Importa referir, por último, a possibilidade (já admitida anteriormente) de apresentação de queixas ao Provedor de Justiça, prevista no artigo 228º TFUE. Para apresentação destas queixas não é necessário que o queixoso prove ter um interesse individual e directo para apresentação da queixa.



Concluindo, é claramente visível que, embora a questão ambiental tenha sido quase sempre tratada com alguma sensibilidade no âmbito das questões europeias, no sentido de ter havido sempre alguma regulação paralela em sede de regulação de outras matérias, nomeadamente matérias económicas, só a partir dos anos 80 é que se começou a formalizar uma tutela ambiental europeia.
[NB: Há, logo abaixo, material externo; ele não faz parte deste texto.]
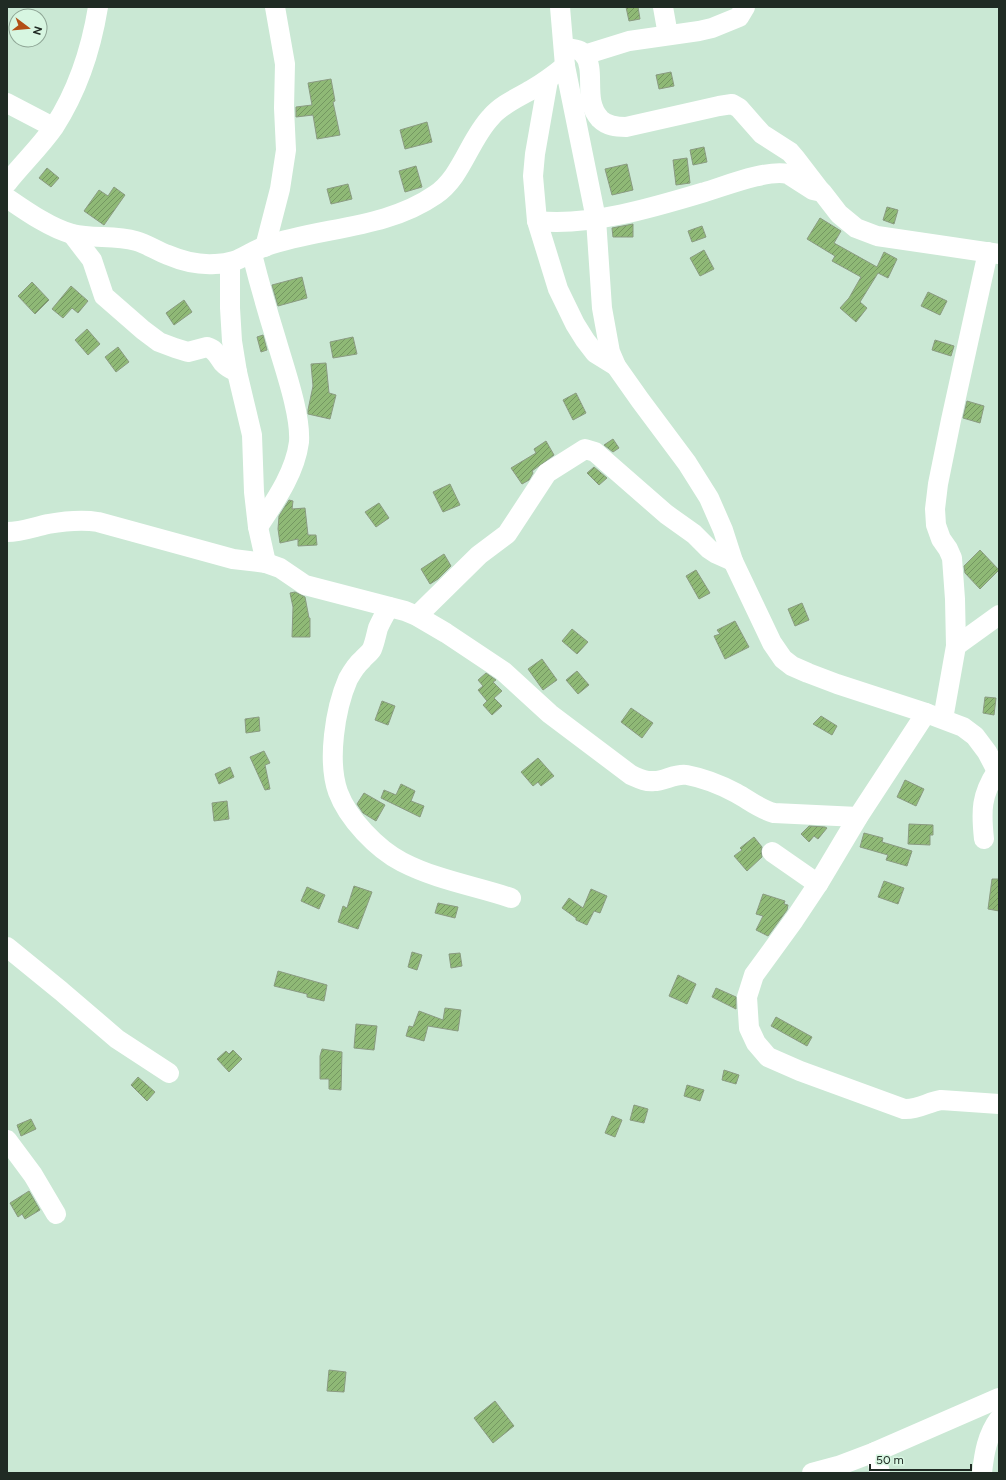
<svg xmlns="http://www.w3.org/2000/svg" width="1006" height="1480" viewBox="0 0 1006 1480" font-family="Figtree,sans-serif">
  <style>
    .building { fill: url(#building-hatch); stroke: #8a9b81 }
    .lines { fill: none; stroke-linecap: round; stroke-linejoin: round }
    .minor { stroke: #fff; stroke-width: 20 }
  </style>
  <defs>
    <pattern id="building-hatch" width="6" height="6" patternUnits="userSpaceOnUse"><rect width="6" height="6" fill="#8fb976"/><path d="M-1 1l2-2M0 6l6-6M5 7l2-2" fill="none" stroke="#749761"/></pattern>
  </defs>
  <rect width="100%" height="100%" fill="#cae8d4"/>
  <g class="building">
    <polygon points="626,7 638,7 640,19 629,21"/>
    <polygon points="671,72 674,86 659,89 656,75"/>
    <polygon points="331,79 335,101 333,102 340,135 317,139 313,115 296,117 296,107 312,105 308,83"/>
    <polygon points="427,122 432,142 405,149 400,130"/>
    <polygon points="704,147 707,162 693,165 690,150"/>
    <polygon points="687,158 690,183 676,185 673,160"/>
    <polygon points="627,164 633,190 612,195 605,169"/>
    <polygon points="416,166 422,187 405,192 399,171"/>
    <polygon points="47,168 59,178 51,187 39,178"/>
    <polygon points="348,184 352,199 331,204 327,189"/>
    <polygon points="114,187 125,195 104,225 84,211 99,190 108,196"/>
    <polygon points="887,207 898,210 894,224 883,220"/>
    <polygon points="820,218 841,231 834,243 877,267 884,252 897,259 888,278 878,273 860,302 867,308 856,322 840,308 849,298 861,277 832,261 835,256 807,239"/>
    <polygon points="633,224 633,237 613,237 612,228"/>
    <polygon points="702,226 706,237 692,242 688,231"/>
    <polygon points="704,250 714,269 700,276 690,258"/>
    <polygon points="302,277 307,298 278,306 272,285"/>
    <polygon points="32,282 49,300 35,314 18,296"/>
    <polygon points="71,286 88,301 78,313 72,308 63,318 52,309"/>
    <polygon points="928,292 947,301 940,315 921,306"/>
    <polygon points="184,300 192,312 174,325 166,313"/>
    <polygon points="87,329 100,344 88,355 75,340"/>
    <polygon points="263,335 267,350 261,352 257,337"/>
    <polygon points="353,337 357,354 333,358 330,342"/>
    <polygon points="935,340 954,346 951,356 932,350"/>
    <polygon points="118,347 129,362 116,372 105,357"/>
    <polygon points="326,363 329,393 336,395 330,419 308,414 308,410 313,386 311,364"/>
    <polygon points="576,393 586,413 573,420 563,400"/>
    <polygon points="967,401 984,406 980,423 963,418"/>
    <polygon points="613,439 619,448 613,452 604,445"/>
    <polygon points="546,441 554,455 532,471 533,473 529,480 522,484 511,468 536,453 534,449"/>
    <polygon points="594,467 607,478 599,485 587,473"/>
    <polygon points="450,484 460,505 443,512 433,492"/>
    <polygon points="289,500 293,501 292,509 305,508 308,535 316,535 317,545 298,546 298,539 280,543 278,529 279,516"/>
    <polygon points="379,503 389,518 376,527 365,512"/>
    <polygon points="980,550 999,570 980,589 965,573 964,566"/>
    <polygon points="444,554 451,566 438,579 430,584 421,569"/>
    <polygon points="696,570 710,593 699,599 686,576"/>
    <polygon points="295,592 305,597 309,618 310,618 310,637 292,637 293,607 290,593"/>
    <polygon points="802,603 809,620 795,626 788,609"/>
    <polygon points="735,621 749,647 725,659 714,636 720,634 717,630"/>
    <polygon points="572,629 588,642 577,654 562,641"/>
    <polygon points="542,659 557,680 543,690 528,669"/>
    <polygon points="577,671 589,685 578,694 566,680"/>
    <polygon points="486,673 496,680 493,682 502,691 494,698 502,706 492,715 483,705 487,701 478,690 483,686 478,680"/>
    <polygon points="985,697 996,698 994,715 983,713"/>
    <polygon points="382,701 395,706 388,725 375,720"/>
    <polygon points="631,708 653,723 642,738 621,722"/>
    <polygon points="821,716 837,726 832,735 813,724"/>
    <polygon points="259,717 260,731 246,733 245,719"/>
    <polygon points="264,751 270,763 265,765 270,789 265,790 250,757"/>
    <polygon points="538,758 554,776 541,786 538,782 533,786 521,772"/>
    <polygon points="230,767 234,777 219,784 215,774"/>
    <polygon points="905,780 924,789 916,806 897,797"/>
    <polygon points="401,784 415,791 411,801 424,806 420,817 381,798 384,790 396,795"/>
    <polygon points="364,793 385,805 376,821 363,813 357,804"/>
    <polygon points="227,801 229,819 214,821 212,803"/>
    <polygon points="909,824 933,825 933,835 930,835 930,845 908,844"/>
    <polygon points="809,826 825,827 827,828 818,839 814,836 809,842 801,834"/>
    <polygon points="864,833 883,838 882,842 912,851 907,866 886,860 888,855 860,847"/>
    <polygon points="754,837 762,847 761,851 762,857 747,871 734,856 742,850 740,848"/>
    <polygon points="992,879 999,879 999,911 988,909"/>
    <polygon points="884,881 904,888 898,904 878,897"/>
    <polygon points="354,886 372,892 358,929 338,922 343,906 347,908"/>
    <polygon points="307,887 325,895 319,909 301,901"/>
    <polygon points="591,889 607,896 600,913 594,911 587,925 576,920 576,918 562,908 569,898 583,908"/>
    <polygon points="763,894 785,901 784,904 788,905 787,910 768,936 756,930 763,916 756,914"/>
    <polygon points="438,903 458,907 455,918 435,913"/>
    <polygon points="412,952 422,955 417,970 408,967"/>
    <polygon points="460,953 462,966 451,968 449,954"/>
    <polygon points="278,971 327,985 324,1001 307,997 307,994 274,986"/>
    <polygon points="678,975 696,984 687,1004 669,996"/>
    <polygon points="716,988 736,997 736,1009 712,997"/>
    <polygon points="445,1008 461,1010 458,1031 428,1026 424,1041 406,1036 409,1026 413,1027 419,1011 443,1020"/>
    <polygon points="776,1017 812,1037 807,1046 771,1026"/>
    <polygon points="356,1024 377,1026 374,1050 354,1048"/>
    <polygon points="322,1049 342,1052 341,1090 329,1089 329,1079 320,1079 320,1056"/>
    <polygon points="233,1050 242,1059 229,1072 217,1059 226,1051 229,1054"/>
    <polygon points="724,1070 739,1075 736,1084 722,1080"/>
    <polygon points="138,1077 155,1092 147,1101 131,1085"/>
    <polygon points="687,1085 704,1090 700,1101 684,1096"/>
    <polygon points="634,1105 648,1109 644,1123 630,1120"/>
    <polygon points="612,1116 622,1120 615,1137 605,1133"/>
    <polygon points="31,1119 36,1129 21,1136 17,1125"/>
    <polygon points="29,1191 40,1210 25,1219 22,1214 18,1217 10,1203"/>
    <polygon points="329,1370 346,1372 344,1392 327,1391"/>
    <polygon points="495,1401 514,1426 493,1443 474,1418"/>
  </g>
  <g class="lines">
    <g class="minor">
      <polyline points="560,7 565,66 596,219 602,308 610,352 616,366 640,400 687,463 709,498 723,530 733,561 772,643 783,659 792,666 808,673 837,684 926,713 963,727 975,736 987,752 999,775"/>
      <polyline points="663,7 668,35"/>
      <path d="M564,47C570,49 580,49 584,54C597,71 582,100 600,119C607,126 616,127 626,127L719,106L732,104L739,108L762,134L790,152L796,159L819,189"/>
      <polyline points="584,55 629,41 699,31 712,28 739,17 745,7"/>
      <polyline points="548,80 535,154 533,176 537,221 558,289 575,324 585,340 595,353 616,366"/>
      <polyline points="7,103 53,127"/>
      <path d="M7,183C22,164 40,147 54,127C78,90 91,50 98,7"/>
      <path d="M7,198C26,211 50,228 72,234C93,239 115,235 136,241C147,244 157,251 168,255C182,261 200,265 215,264C239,264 246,253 266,246C321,227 386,229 435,195C462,177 469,140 491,117C501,105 517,98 531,90C543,83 554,75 565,66"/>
      <path d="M537,221C589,227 655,207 705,192C725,186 768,169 788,174L813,190L822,192L839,214L856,228L877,236L999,254"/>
      <path d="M72,234L92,260L104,296L143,330L159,342L175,348L188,352L207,347C218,350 218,359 225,365C228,368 233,370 237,372"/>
      <polyline points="265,247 280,189 286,150 284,108 285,64 275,7"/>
      <path d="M252,254C259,282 267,310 276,339C284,367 301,414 299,442C295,473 275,501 258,527"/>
      <polyline points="230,264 230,308 232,341 237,372 252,435 254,492 258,527 266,563"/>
      <path d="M7,532C21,532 34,527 48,524C65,521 81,519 98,522L233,559L266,563L280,568L305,585L405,611L417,616L446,633L503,671L550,714L631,775C638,778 645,782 654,781C665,781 675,773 687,775C703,778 721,785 736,793C749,800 759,809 774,813L858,817"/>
      <path d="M389,607C385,614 381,621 378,628C376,635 375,642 372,649C370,653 365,656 362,660C356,665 352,672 348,679C335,709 327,761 338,792C348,819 377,849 402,862C437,880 475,886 511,898"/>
      <polyline points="417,616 479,555 507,534 547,473 585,449 595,452 666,514 694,534 709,549 715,553 733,561"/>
      <polyline points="956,646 999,615"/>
      <path d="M926,713L858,817L818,884L794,920L754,975L747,997L749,1028L756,1043L768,1057L800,1071L904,1109C918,1110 928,1102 941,1100L999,1104"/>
      <polyline points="943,719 956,646 955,599 952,558 948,549 941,539 936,525 935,509 938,484 951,420 988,252"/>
      <path d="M984,839C981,811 981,795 997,771"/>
      <polyline points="772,852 818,884"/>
      <polyline points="7,947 61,991 117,1039 169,1073"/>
      <polyline points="7,1140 33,1175 56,1214"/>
      <polyline points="875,1452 880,1473"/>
      <polyline points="812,1473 838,1466 875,1452 999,1398"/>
      <path d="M982,1473C984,1454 987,1435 999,1419"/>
    </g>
  </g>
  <rect width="1006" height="1480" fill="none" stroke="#202b24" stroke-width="16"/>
  <g transform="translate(28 28) rotate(106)"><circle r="19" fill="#d7f6e1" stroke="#8ea595"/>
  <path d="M0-3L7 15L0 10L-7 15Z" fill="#b24f16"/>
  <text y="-6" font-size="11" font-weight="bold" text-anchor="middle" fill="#202b24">N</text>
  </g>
  <path d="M870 1464v6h101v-6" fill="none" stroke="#202b24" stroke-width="2"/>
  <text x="876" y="1464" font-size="12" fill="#202b24" stroke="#d7f6e1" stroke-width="3" paint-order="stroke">50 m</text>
</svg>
Pode afirmar-se, sem qualquer dúvida, que grande parte da legislação em matéria ambiental dos Estados-membros é hoje fruto de fortes imposições feitas pela União Europeia, nomeadamente através de Directivas. Deste modo, embora a União se paute por um crescimento essencialmente económico e político, a preocupação com uma tutela efectiva das questões ambientais é cada vez mais uma prática que acompanha aqueles objectivos.